Thursday, March 20, 2008


The talk of surveillance is essentially the concept of the public and private window, and that ultimately leads us back to the control and freedom argument. I know we have gone over this all in our readings and through lectures, but I want to reason it out myself.

The difference of a webcam to our normal concepts of windows is that they are one-sided. Example: before we talked about how giving information online granted the user more access but additionally put them out in the open. This is not the same with webcams. When someone puts themselves on a webcam, they are offering total exposure in exchange for nothing of material value. But since webcams are like windows, and based on the previous concepts we have discussed, I believe that control/freedom goes two ways. Not only do people gain freedom with the consequence being a loss of privacy, people inadvertently gain freedom when they knowingly give up privacy. I know this sounds redundant, but maybe I can illustrate it as publicy leads to freedom and freedom leads to publicity depending on what one is consciously affecting. Therefore, though a webcam does not offer material gain, SOMETHING must be gained. To my knowledge, the only thing it could be is something psychological. Maybe the idea of self-promotion or fame makes people do it. Or maybe it's the idea of freedom itself.

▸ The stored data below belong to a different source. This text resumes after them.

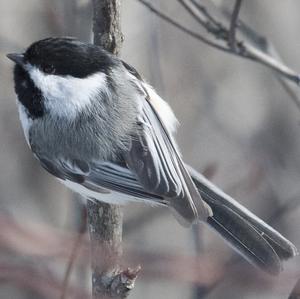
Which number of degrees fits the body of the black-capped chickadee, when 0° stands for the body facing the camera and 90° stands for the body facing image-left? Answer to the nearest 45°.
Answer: approximately 135°
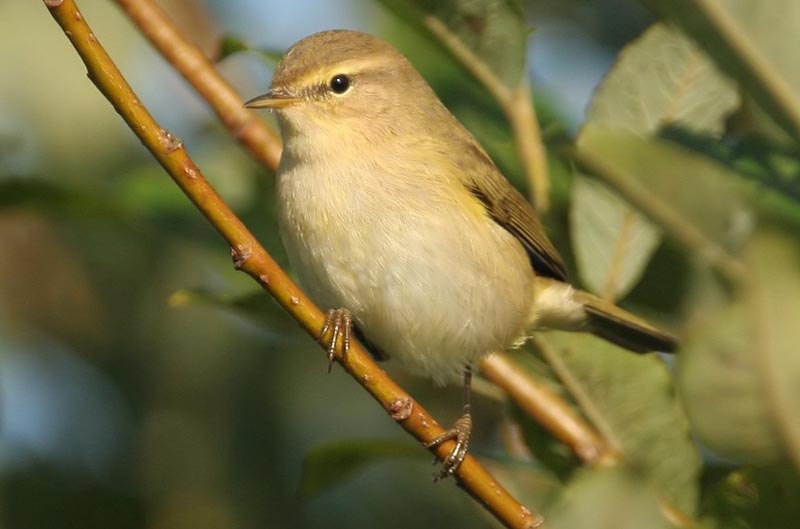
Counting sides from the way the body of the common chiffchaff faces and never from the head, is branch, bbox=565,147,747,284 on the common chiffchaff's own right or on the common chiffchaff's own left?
on the common chiffchaff's own left

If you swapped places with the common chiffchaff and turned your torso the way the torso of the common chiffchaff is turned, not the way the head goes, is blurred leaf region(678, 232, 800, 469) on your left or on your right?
on your left

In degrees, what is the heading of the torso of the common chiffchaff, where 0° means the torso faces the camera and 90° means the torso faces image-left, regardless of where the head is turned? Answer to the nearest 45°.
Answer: approximately 45°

Ultimately, I have realized that though surveillance often makes people think directly of control, surveillance is more about offering freedom. For every camera that exists, there is freedom gained by the people. The only thing controlling the person's habits is knowing that they are being watched. Politically, I do not think something such as anarchy can function. If a government must exist, I think that it should be considered that the only way for a government to have control and still offer the governed the most amount of freedom is to have more surveillance.